## BAGIAN DOKUMEN
Berpikir komputasional mengasah cara berpikir sistematis dan terstruktur berkat latihan mengurai masalah besar jadi bagian-bagian kecil. Dengan membuat algoritma, peserta didik dibantu mengembangkan kemampuan berpikir logis dan kritis. Kegagalan itu berharga. Melalui proses interaktif kegagalan di zona aman dapat dibingkai ulang menjadi bagian proses penyempurnaan solusi. Lalu daya tahan belajar meningkat ketika menghadapi masalah kompleks. Berpikir komputasional ini membentuk pola pikir problem-solver sejati.

Design thinking. Adalah proses membuat rancangan tindakan untuk memperbaiki situasi dengan sintesis ‘peka konteks’ dan empati. Penalaran ini membutuhkan pemikiran analitis dan kreatif. Prioritasnya, empati terhadap pemangku kepentingan. Pola pikir terbuka terhadap berbagai gagasan. Masalah didefinisikan, diteliti, dan dianalisis (Presman 2019). Lima langkah design thinking (Ambrose & Harris, 2010): (i) menumbuhkan empati dan mengumpulkan informasi; (ii) menganalisis dan mendefinisikan masalah; (iii) mencipta gagasan baru (ideate) untuk memberi solusi; (iv) membuat sintesis dengan membuat prototipe untuk diimplementasikan; (v) evaluasi kritis untuk meningkatkan produk atau solusi.

## KETENTUAN LATIHAN
Bisakah Anda menuliskan ulang kata demi kata seluruh teks tentang berpikir komputasional dan design thinking di atas?

## DAFTAR DATA

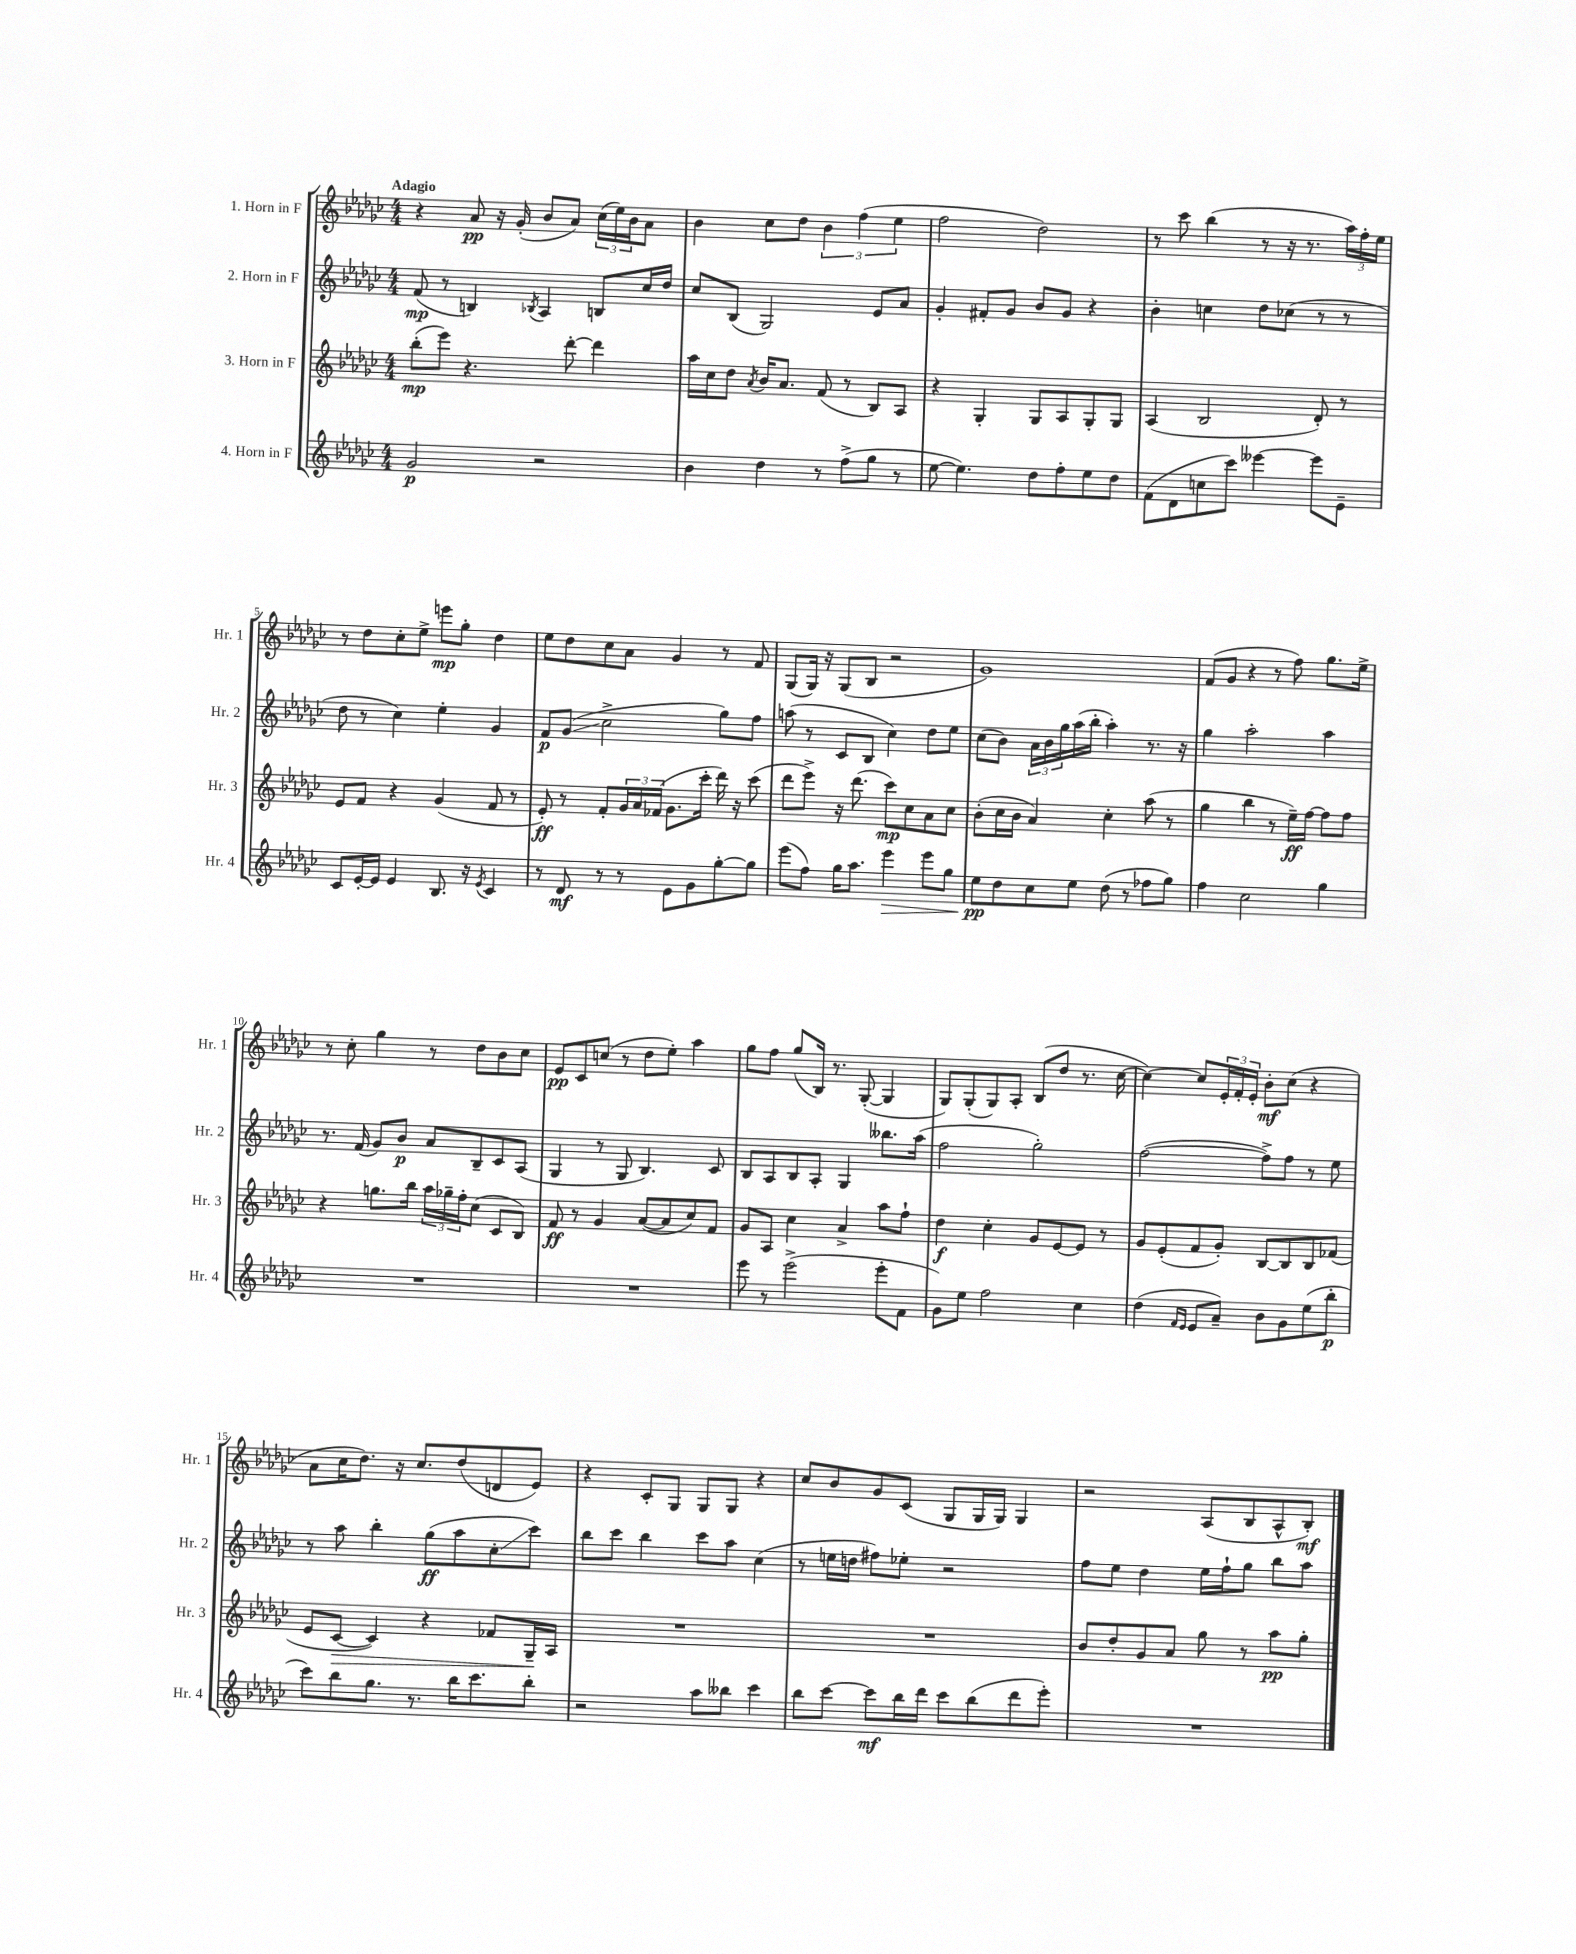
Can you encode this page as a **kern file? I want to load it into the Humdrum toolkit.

**kern	**kern	**kern	**kern
*staff4	*staff3	*staff2	*staff1
*clefG2	*clefG2	*clefG2	*clefG2
*k[b-e-a-d-g-c-]	*k[b-e-a-d-g-c-]	*k[b-e-a-d-g-c-]	*k[b-e-a-d-g-c-]
*M4/4	*M4/4	*M4/4	*M4/4
2g-	(8bb-'	(8f	4r
.	8eee-)	8r	.
.	4.r	4B)	8a-
.	.	.	16r
.	.	.	(16g-'
.	.	8qB-	.
2r	.	4A-	8b-
.	[8ddd-'	.	8a-)
.	4ddd-]	8B	(24cc-
.	.	.	24ee-)
.	.	.	24b-
.	.	16cc-	8a-
.	.	16dd-	.
=	=	=	=
4b-	16aa-	8cc-	4b-
.	16cc-	.	.
.	8dd-	(8B-	.
.	8qa-	.	.
4dd-	16b-	2G-)	8cc-
.	8.a-	.	.
.	.	.	8dd-
8r	(8f	.	6b-
(8ff^	8r	.	.
.	.	.	(6ff
8gg-	8B-)	8e-	.
.	.	.	6ee-
8r	8A-	8a-	.
=	=	=	=
[8ee-	4r	4g-'	2ff
4.ee-])	.	.	.
.	4G-'	8f#'	.
.	.	8g-	.
8dd-	8G-	8b-	2dd-)
8ff'	8A-	8g-	.
8ee-	8G-'	4r	.
8dd-	8G-	.	.
=	=	=	=
(8f	(4A-	4b-'	8r
8d-	.	.	8ccc-
8cc	2B-	4cc	(4bb-
8ccc-)	.	.	.
[4eee--	.	8dd-	8r
.	.	(8cc-	16r
.	.	.	8.r
8eee--]	8d-')	8r	.
8e-~	8r	8r	24aa-)
.	.	.	24ff'
.	.	.	24ee-
=	=	=	=
8c-	8e-	8dd-	8r
[16e-'	8f	8r	8dd-
16e-]	.	.	.
4e-	4r	4cc-)	8cc-'
.	.	.	8ee-^
8.B-	(4g-	4ee-'	8eee
.	.	.	8gg-'
16r	.	.	.
8qe-	.	.	.
4c-	8f	4g-	4dd-
.	8r	.	.
=	=	=	=
8r	8e-')	8f	8ee-
8d-	8r	(8g-	8dd-
8r	8f'	2cc-^	8cc-
8r	24g-	.	8a-
.	24a-	.	.
.	(24f-	.	.
8e-	8.g-	.	4g-
8g-	.	.	.
.	16ccc-'	.	.
[8gg-'	16ddd-)	8gg-)	8r
.	16r	.	.
8gg-]	(8ccc-	8ff	8f
=	=	=	=
(8eee-	8ddd-	(8aa	(8G-
8ff)	8eee-^)	8r	16G-)
.	.	.	16r
16gg-	16r	8c-	(8G-
8.aa-	(8.ddd-	.	.
.	.	8B-	8B-
4eee-	8ccc-)	4cc-)	2r
.	8cc-	.	.
8eee-	8a-	8dd-	.
8gg-	8cc-	8ee-	.
=	=	=	=
8ee-	(8b-'	(8cc-	1g-)
8dd-	16cc-	8b-)	.
.	16b-	.	.
8cc-	4a-)	24a-	.
.	.	24b-	.
.	.	24gg-	.
8ee-	.	(16aa-	.
.	.	16bb-'	.
(8dd-	4cc-'	4aa-')	.
8r	.	.	.
8ff-	(8aa-	8.r	.
8gg-)	8r	.	.
.	.	16r	.
=	=	=	=
4ff	4gg-	4gg-	(8f
.	.	.	8g-
2cc-	4bb-	2aa-'	4r
.	8r	.	8r
.	16ee-~)	.	8ff)
.	[16ff	.	.
4gg-	8ff]	4aa-	8.gg-
.	8ff	.	.
.	.	.	16ee-^
=	=	=	=
1r	4r	8.r	8r
.	.	.	8cc-'
.	.	(16f	.
.	8.gg	8g-)	4gg-
.	.	8b-	.
.	16bb-	.	.
.	24aa-	8a-	8r
.	24gg-~	.	.
.	24ff'	.	.
.	(8cc-	8B-~	8dd-
.	8c-	8c-	8b-
.	8B-)	(8A-	8cc-
=	=	=	=
1r	8f	4G-	8e-
.	8r	.	8c-
.	4g-	8r	(8cc
.	.	8G-	8r
.	([8a-	4.B-)	8dd-
.	8a-]	.	8ee-')
.	8cc-)	.	4aa-
.	8f	8c-	.
=	=	=	=
8eee-	8g-	8B-	8gg-
8r	8A-	8A-	8ff
(2eee-^	4cc-	8B-	(8gg-
.	.	8A-'	16B-)
.	.	.	8.r
.	4a-^	4G-	.
.	.	.	([8G-'
8eee-'	8aa-	8.bb--	4G-]
8f	8ff`	.	.
.	.	(16aa-	.
=	=	=	=
8g-)	4dd-	2ff	8G-)
8ee-	.	.	(8G-'
2ff	4cc-'	.	8G-)
.	.	.	8A-'
.	8g-	2gg-')	(8B-
.	[8e-	.	8dd-
4cc-	8e-]	.	8.r
.	8r	.	.
.	.	.	[16cc-
=	=	=	=
(4dd-	8g-	([2ff	4cc-_)
.	(8e-'	.	.
16qqf	.	.	.
16qqe-	.	.	.
8e-	8f	.	8cc-]
8a-~)	8g-')	.	24e-'
.	.	.	24f'
.	.	.	24e-'
8b-	[8B-	8ff^])	8b-'
8g-	8B-]	8ff	(8cc-
(8ee-	8B-	8r	4r
8bb-'	(8f-	8ee-	.
=	=	=	=
8ccc-)	8e-	8r	8a-
8bb-	[8c-	8aa-	16cc-
.	.	.	8.dd-)
8.gg-	4c-])	4bb-'	.
.	.	.	16r
8.r	.	.	8.cc-
.	4r	(8gg-	.
16bb-	.	8aa-	(8dd-
8.ccc-	.	.	.
.	8f-	8cc-'	8d
8bb-'	16G-~	8ccc-)	8e-)
.	16A-	.	.
=	=	=	=
2r	1r	8bb-	4r
.	.	8ccc-	.
.	.	4bb-	8c-'
.	.	.	8G-
8aa-	.	8ccc-	8G-
8bb--	.	8aa-	8G-
4ccc-	.	(4cc-	4r
=	=	=	=
8bb-	1r	8r	8cc-
[8ccc-	.	16ee	8b-
.	.	16dd	.
8ccc-]	.	8ff#)	8g-
16bb-	.	8ee-'	(8c-
16ddd-	.	.	.
8ccc-	.	2r	8G-
(8bb-	.	.	16G-
.	.	.	16G-)
8ddd-	.	.	4G-
8eee-')	.	.	.
=	=	=	=
1r	8b-	8ff	2r
.	8dd-'	8ee-	.
.	8g-	4dd-	.
.	8a-	.	.
.	8gg-	16ee-	(8A-
.	.	16ff`	.
.	8r	8gg-	8B-
.	8aa-	8bb-	8A-^^
.	8gg-'	8aa-	8B-')
==	==	==	==
*-	*-	*-	*-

## JAWABAN TERTULIS
Berpikir komputasional mengasah cara berpikir sistematis dan terstruktur berkat latihan mengurai masalah besar jadi bagian-bagian kecil. Dengan membuat algoritma, peserta didik dibantu mengembangkan kemampuan berpikir logis dan kritis. Kegagalan itu berharga. Melalui proses interaktif kegagalan di zona aman dapat dibingkai ulang menjadi bagian proses penyempurnaan solusi. Lalu daya tahan belajar meningkat ketika menghadapi masalah kompleks. Berpikir komputasional ini membentuk pola pikir problem-solver sejati.

Design thinking. Adalah proses membuat rancangan tindakan untuk memperbaiki situasi dengan sintesis ‘peka konteks’ dan empati. Penalaran ini membutuhkan pemikiran analitis dan kreatif. Prioritasnya, empati terhadap pemangku kepentingan. Pola pikir terbuka terhadap berbagai gagasan. Masalah didefinisikan, diteliti, dan dianalisis (Presman 2019). Lima langkah design thinking (Ambrose & Harris, 2010): (i) menumbuhkan empati dan mengumpulkan informasi; (ii) menganalisis dan mendefinisikan masalah; (iii) mencipta gagasan baru (ideate) untuk memberi solusi; (iv) membuat sintesis dengan membuat prototipe untuk diimplementasikan; (v) evaluasi kritis untuk meningkatkan produk atau solusi.